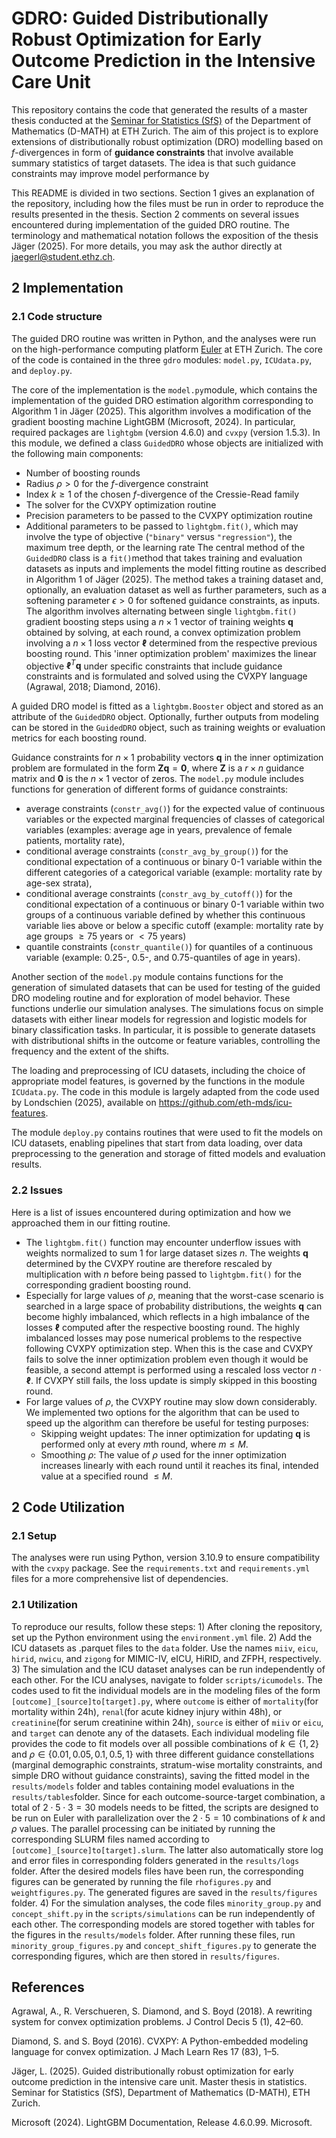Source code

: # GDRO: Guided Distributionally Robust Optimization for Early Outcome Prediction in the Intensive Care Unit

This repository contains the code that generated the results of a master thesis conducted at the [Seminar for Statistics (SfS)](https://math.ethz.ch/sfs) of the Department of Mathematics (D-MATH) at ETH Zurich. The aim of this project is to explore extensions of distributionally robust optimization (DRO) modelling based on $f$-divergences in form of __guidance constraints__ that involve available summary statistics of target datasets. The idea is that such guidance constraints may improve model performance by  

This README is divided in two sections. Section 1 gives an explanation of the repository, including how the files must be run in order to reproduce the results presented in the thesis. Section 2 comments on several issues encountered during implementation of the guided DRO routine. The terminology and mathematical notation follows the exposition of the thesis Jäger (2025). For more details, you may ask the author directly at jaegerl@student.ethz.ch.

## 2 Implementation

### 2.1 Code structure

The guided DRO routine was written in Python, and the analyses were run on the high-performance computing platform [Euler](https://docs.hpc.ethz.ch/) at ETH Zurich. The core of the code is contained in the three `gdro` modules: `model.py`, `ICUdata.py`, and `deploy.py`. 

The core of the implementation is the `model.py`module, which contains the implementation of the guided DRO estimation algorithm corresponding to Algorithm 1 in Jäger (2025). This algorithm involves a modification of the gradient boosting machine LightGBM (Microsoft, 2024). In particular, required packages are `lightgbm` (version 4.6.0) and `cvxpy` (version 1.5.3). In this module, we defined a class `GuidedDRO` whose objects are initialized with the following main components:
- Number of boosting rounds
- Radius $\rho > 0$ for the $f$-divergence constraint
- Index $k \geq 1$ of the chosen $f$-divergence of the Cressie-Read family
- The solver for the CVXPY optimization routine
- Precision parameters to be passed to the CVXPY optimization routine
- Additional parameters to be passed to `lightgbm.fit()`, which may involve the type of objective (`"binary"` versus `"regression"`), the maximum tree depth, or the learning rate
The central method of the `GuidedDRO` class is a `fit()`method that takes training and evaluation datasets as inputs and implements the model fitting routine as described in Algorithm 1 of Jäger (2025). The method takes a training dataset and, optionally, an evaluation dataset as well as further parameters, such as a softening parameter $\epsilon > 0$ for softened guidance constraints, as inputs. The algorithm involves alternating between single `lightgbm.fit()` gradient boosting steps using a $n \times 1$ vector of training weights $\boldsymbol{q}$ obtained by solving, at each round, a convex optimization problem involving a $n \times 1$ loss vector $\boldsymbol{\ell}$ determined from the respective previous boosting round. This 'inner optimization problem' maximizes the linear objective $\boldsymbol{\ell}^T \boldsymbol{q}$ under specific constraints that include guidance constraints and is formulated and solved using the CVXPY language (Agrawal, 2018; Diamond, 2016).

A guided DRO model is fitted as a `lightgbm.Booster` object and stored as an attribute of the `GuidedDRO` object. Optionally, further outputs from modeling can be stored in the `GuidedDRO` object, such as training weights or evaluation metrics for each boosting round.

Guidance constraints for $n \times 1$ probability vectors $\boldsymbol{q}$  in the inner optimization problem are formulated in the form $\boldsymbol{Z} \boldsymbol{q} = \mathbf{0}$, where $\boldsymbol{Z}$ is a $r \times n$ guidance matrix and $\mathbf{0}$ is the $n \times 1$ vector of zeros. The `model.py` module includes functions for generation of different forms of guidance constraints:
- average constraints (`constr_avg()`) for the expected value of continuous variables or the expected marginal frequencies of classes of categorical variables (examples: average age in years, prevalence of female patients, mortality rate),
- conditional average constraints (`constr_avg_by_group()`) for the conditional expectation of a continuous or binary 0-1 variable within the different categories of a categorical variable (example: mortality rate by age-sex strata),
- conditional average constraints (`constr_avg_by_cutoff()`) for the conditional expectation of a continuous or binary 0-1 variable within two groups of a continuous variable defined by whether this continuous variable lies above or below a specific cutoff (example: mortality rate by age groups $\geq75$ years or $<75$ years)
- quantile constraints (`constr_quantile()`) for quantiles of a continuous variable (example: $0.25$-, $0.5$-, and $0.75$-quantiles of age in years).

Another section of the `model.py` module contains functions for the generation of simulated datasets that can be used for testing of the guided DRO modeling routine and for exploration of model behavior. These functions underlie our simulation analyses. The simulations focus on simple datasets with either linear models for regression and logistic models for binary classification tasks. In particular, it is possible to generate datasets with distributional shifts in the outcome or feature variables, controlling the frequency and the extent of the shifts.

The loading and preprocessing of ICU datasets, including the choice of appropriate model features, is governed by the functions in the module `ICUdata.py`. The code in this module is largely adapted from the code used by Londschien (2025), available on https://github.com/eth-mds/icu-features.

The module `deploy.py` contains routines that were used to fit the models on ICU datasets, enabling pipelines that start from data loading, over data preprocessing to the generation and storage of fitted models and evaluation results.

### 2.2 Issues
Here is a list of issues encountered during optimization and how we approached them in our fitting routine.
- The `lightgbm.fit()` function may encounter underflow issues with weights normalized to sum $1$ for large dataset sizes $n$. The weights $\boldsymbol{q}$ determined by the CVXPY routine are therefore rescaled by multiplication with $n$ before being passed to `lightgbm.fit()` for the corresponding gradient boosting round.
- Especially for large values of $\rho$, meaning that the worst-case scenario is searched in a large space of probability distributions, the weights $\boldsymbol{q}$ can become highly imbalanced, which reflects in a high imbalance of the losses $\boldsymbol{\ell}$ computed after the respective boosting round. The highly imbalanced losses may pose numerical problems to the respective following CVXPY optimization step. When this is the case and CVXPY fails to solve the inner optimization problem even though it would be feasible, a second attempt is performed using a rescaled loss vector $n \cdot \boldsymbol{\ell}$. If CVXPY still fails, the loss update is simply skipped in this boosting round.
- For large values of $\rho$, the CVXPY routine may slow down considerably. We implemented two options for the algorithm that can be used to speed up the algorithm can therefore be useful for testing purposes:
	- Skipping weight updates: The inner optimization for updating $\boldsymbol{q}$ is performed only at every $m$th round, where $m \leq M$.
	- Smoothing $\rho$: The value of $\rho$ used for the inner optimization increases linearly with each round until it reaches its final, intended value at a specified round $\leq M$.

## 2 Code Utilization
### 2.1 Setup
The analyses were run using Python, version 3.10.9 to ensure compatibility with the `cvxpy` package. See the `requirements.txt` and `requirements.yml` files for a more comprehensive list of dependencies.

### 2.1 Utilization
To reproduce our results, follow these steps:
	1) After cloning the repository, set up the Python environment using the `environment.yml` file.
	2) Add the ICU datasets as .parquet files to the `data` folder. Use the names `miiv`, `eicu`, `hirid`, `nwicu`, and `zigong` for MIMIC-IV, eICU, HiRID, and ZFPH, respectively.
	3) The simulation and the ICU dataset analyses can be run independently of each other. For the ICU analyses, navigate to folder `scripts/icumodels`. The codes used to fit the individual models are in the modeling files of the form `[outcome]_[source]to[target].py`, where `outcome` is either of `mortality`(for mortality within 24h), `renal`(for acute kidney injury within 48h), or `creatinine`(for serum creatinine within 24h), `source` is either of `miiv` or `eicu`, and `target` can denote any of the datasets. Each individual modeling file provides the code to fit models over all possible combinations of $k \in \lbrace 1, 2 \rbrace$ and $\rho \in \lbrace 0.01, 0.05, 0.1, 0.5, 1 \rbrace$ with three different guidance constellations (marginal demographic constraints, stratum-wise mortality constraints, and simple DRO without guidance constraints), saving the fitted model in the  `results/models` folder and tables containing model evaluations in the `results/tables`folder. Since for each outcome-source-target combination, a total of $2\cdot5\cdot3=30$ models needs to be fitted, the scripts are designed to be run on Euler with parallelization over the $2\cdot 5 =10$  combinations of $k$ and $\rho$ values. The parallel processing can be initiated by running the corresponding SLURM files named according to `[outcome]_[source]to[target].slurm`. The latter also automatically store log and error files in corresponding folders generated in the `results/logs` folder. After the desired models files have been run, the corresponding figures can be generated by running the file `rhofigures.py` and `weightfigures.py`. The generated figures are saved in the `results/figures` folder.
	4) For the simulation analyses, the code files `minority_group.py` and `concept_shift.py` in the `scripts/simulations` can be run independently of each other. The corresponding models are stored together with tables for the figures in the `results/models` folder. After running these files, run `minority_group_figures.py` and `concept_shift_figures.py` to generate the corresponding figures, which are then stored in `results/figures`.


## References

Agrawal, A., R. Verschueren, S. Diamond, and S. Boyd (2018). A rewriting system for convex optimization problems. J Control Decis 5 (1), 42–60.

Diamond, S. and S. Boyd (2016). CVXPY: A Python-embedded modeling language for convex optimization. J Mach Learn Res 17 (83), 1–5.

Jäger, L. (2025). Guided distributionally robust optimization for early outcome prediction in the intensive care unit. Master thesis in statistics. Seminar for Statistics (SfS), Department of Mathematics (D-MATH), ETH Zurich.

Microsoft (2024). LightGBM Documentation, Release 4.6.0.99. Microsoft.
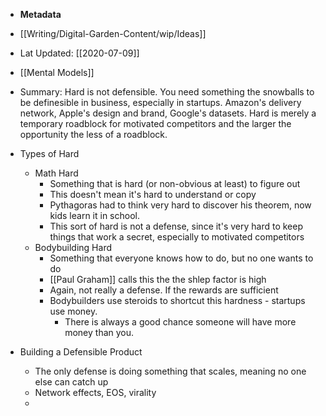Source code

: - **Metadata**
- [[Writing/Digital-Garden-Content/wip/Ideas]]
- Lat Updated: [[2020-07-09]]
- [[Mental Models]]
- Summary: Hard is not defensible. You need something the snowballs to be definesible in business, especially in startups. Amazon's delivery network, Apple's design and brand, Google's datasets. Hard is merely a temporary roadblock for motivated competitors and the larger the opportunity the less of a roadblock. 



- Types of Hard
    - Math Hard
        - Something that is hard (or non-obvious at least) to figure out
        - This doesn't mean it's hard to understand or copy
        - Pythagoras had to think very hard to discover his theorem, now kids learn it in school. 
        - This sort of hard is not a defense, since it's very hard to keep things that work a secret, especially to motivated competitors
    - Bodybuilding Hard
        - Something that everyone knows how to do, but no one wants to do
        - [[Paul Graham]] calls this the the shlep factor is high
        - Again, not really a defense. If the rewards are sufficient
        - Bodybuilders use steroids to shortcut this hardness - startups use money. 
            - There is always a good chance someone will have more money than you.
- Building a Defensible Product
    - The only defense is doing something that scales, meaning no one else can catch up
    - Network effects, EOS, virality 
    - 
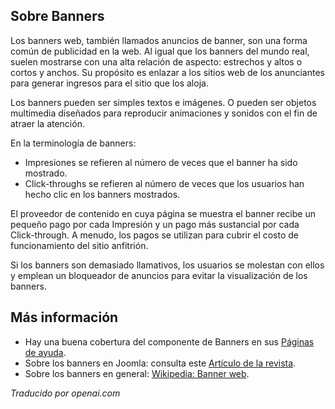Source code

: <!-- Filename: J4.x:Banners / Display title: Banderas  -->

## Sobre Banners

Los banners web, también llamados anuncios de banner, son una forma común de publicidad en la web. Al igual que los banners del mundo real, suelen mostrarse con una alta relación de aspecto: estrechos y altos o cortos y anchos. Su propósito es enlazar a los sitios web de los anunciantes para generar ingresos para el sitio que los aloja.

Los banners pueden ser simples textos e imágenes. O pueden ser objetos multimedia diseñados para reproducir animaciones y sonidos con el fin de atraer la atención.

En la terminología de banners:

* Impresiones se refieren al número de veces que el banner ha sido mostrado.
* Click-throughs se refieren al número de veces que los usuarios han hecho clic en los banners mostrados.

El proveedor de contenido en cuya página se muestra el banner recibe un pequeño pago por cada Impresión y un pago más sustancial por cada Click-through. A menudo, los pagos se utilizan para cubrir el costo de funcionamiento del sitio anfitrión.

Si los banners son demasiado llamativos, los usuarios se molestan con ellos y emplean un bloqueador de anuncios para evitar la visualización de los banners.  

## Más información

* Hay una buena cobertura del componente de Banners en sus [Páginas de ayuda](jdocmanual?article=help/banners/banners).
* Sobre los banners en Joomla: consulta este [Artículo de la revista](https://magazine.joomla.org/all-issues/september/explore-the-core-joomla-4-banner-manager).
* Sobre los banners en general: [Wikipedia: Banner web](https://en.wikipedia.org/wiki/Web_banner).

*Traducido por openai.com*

+ + +

**Exercise brief**
What you should return is the exact text of every line from the top of the entries through the line with "# GDRO: Guided", pictures removed.

**Solution**
Source code

: # GDRO: Guided Distributionally Robust Optimization for Early Outcome Prediction in the Intensive Care Unit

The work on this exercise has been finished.